What An IT Manager Needs To Know About Analytics

Every IT manager knows that analytics is all the rage in almost every company now and has almost become a part of the definition of information technology. Your management has been reading those magazine articles that say now that databases have grown large enough to hold virtually every piece of data that the company collects and servers have become cheap enough to throw at any number crunching problem that the IT department might have. However, what seems to have been forgotten in the IT sector’s current “analytics madness” is that if a manager doesn’t know what they are looking for, then they won’t know what to do with what they get…

Just Exactly What Are Analytics?

Sure, we’ve all heard about analytics – stories about how companies have used analytics to save money, get to market faster, etc. are all the rage right now.

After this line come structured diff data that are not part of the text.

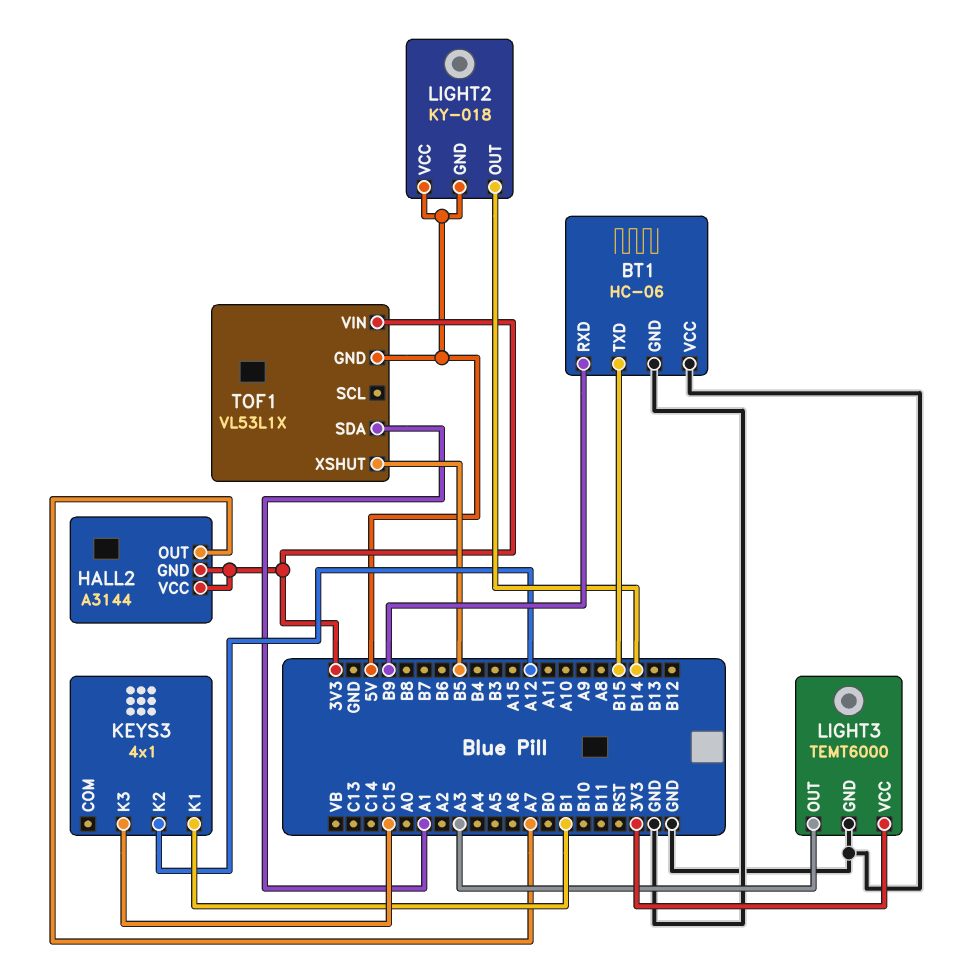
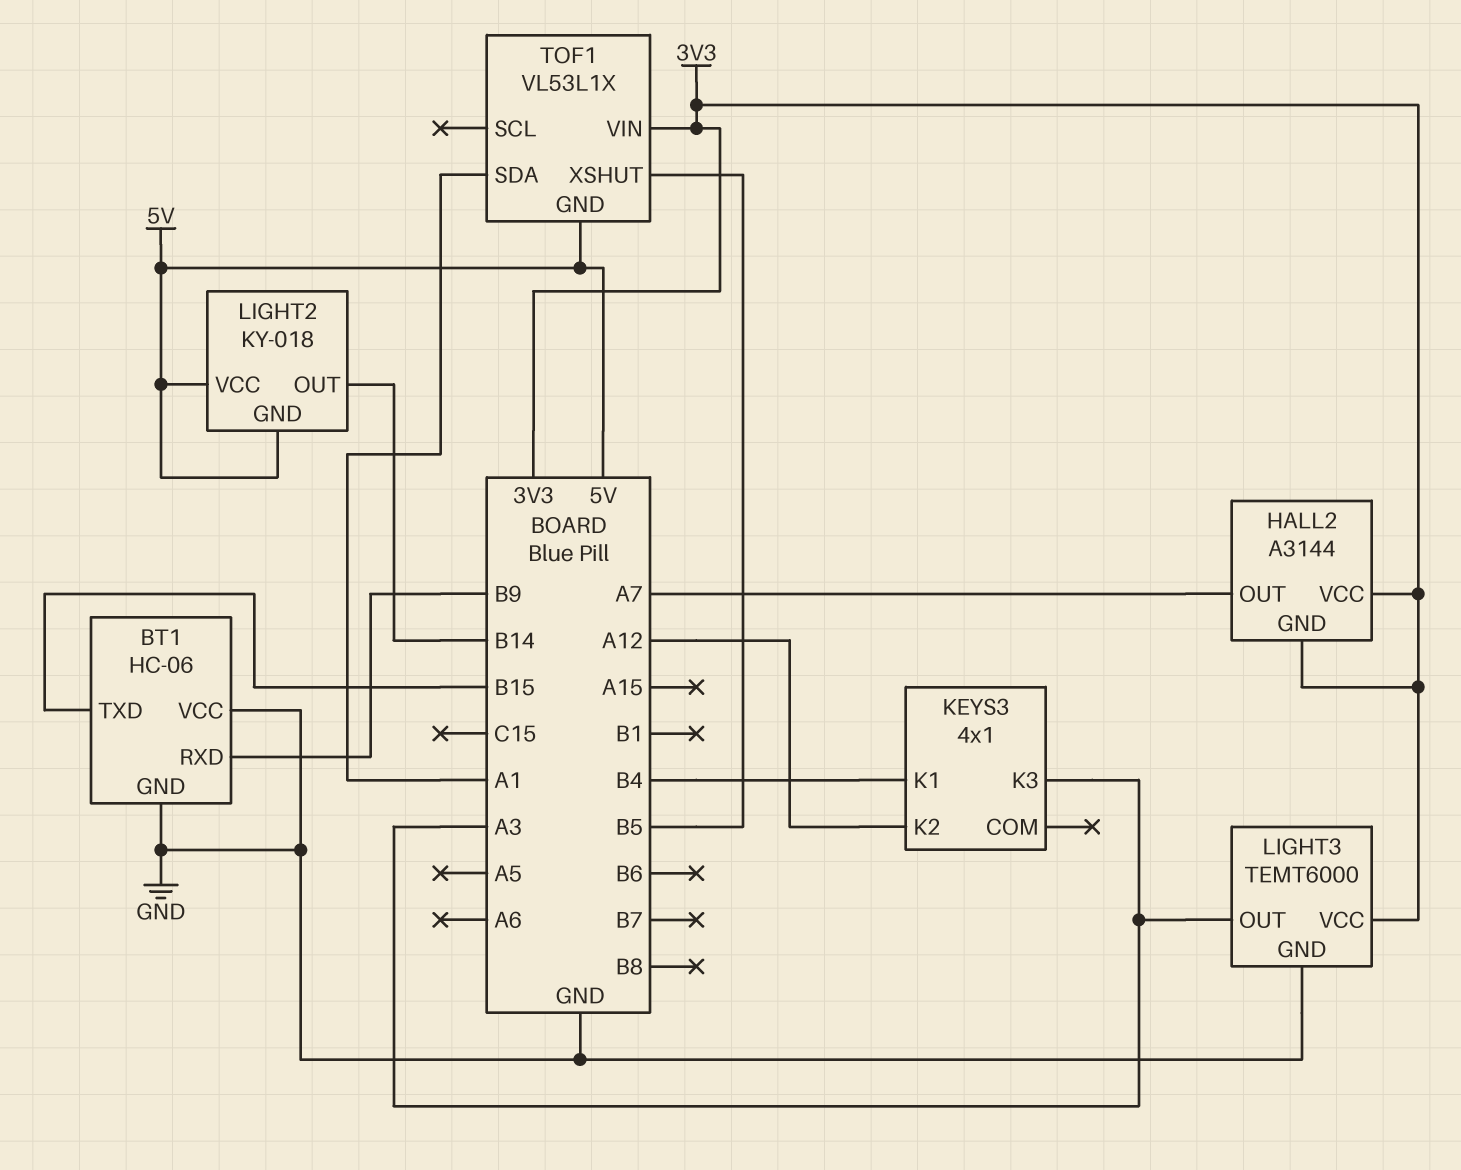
KEYS3 pin K1: B1 -> B4
KEYS3 pin K3: C15 -> A3

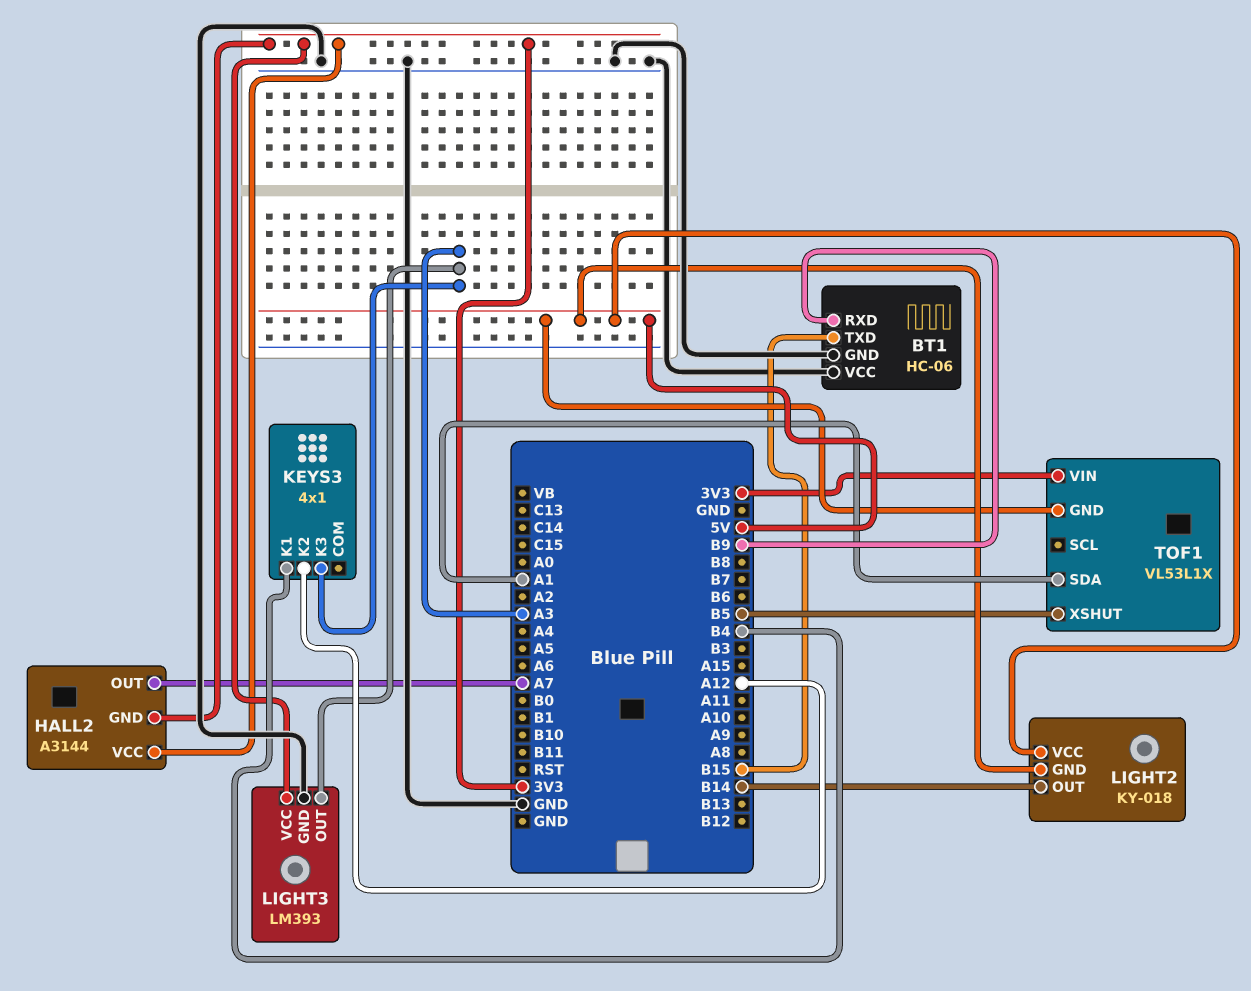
LIGHT3: TEMT6000 -> LM393

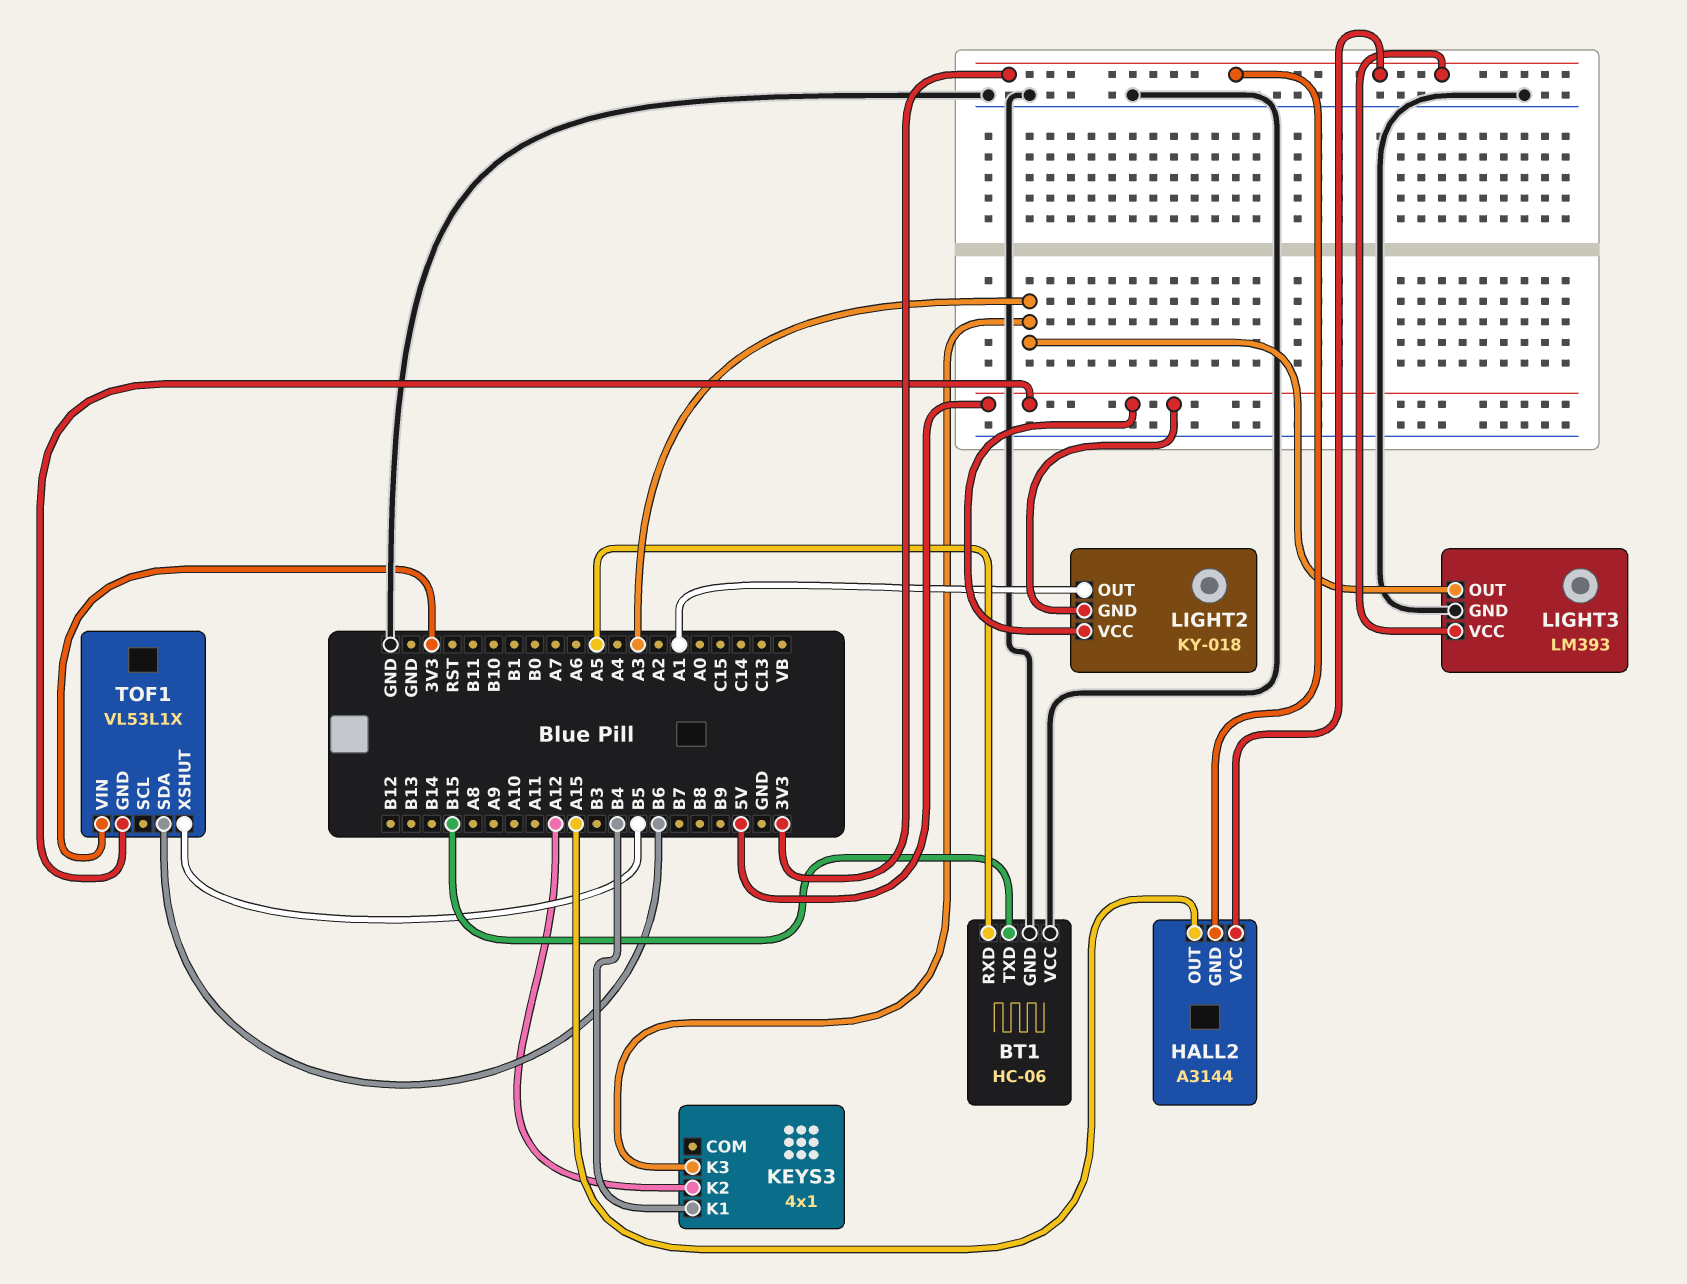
BT1 pin RXD: B9 -> A5
HALL2 pin OUT: A7 -> A15
LIGHT2 pin OUT: B14 -> A1
TOF1 pin SDA: A1 -> B6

However, push aside all of the hype and just exactly what is analytics?

If we had to come up with a definition that would cover as many of the situations in which analytics will be used in the next few years, then it’s going to have to be fairly broad. I like to define analytics as consisting of the technologies, applications, people, and processes that allow a firm to transform their data into actionable insights.

In order to do this, a company has to show some leadership and perform four tasks:

  1. Collect, manage, clean, and store company data
  2. Extract and analyze company data
  3. Report on the results of the analysis
  4. Make decisions based on the reports and take actions

IT managers need to realize that the real benefit of this wave of interest in analytics is for the company to be able to perform real-time data analysis. The company is going to have to be able to do this even as they struggle with more and more data feeds that are becoming more and more complex.

As an IT manager, you are going to have to be willing to lead several new initiatives in the area of analytics. The characteristics and capabilities of these new initiatives will include:

  • Dealing with real-time data sources
  • Merging multiple data sources
  • Creating predictions – not just reports
  • Supporting the entire company, not just a few users
  • Automating the analytics process

What Are The Key Trends Happening In Analytics?

As an IT manager you will have limited time. Is analytics important enough for you to be spending time on it or will it vanish overnight? The good / bad news is that it appears as though analytics are here to stay. The business benefits are too powerful for this trend to just fade away and creating a plan to implement analytics will only boost the importance of information technology at your company.

Companies that are becoming interested in analytics are doing so for one of three main reasons. The first is the traditional reason that they view analytics as allowing them to achieve performance improvements. Other firms are investigating implementing analytics because they see it as a way to both identify and implement ways to cut costs. Finally, as competition between firms once again starts to heat up, firms are seeing analytics as a way for them to improve their customer service.

Analytics and business intelligence has been around for a number of years. What makes this wave of interest appear to have legs is that it’s getting support from upstairs. A recent report stated that at 23% of the firms that were interviewed, the CEO was the driving force behind the analytics efforts.

What Does All Of This Mean For You?

No matter how you look at it, IT managers and their team have got to be involved in the roll out of the new generation of analytics within their company. In order to do this successfully, IT managers are going to have to make sure that they fully understand just exactly what analytics are.

In a nutshell, analytics allow a company to transform their data into actionable insights. This means that real-time data sources are going to have to be leveraged and multiple data sources are going to have to be consulted. In implementing an analytics solution, IT managers are going to have to manage hardware, software, services, processes, and people.

Is this effort really going to be worth it? The answer appears to be yes. The people who get paid to peer into the future are telling us that the area of analytics is set to explode over the next few years. Knowing this, IT managers and their IT dream team need to take steps today to get ready.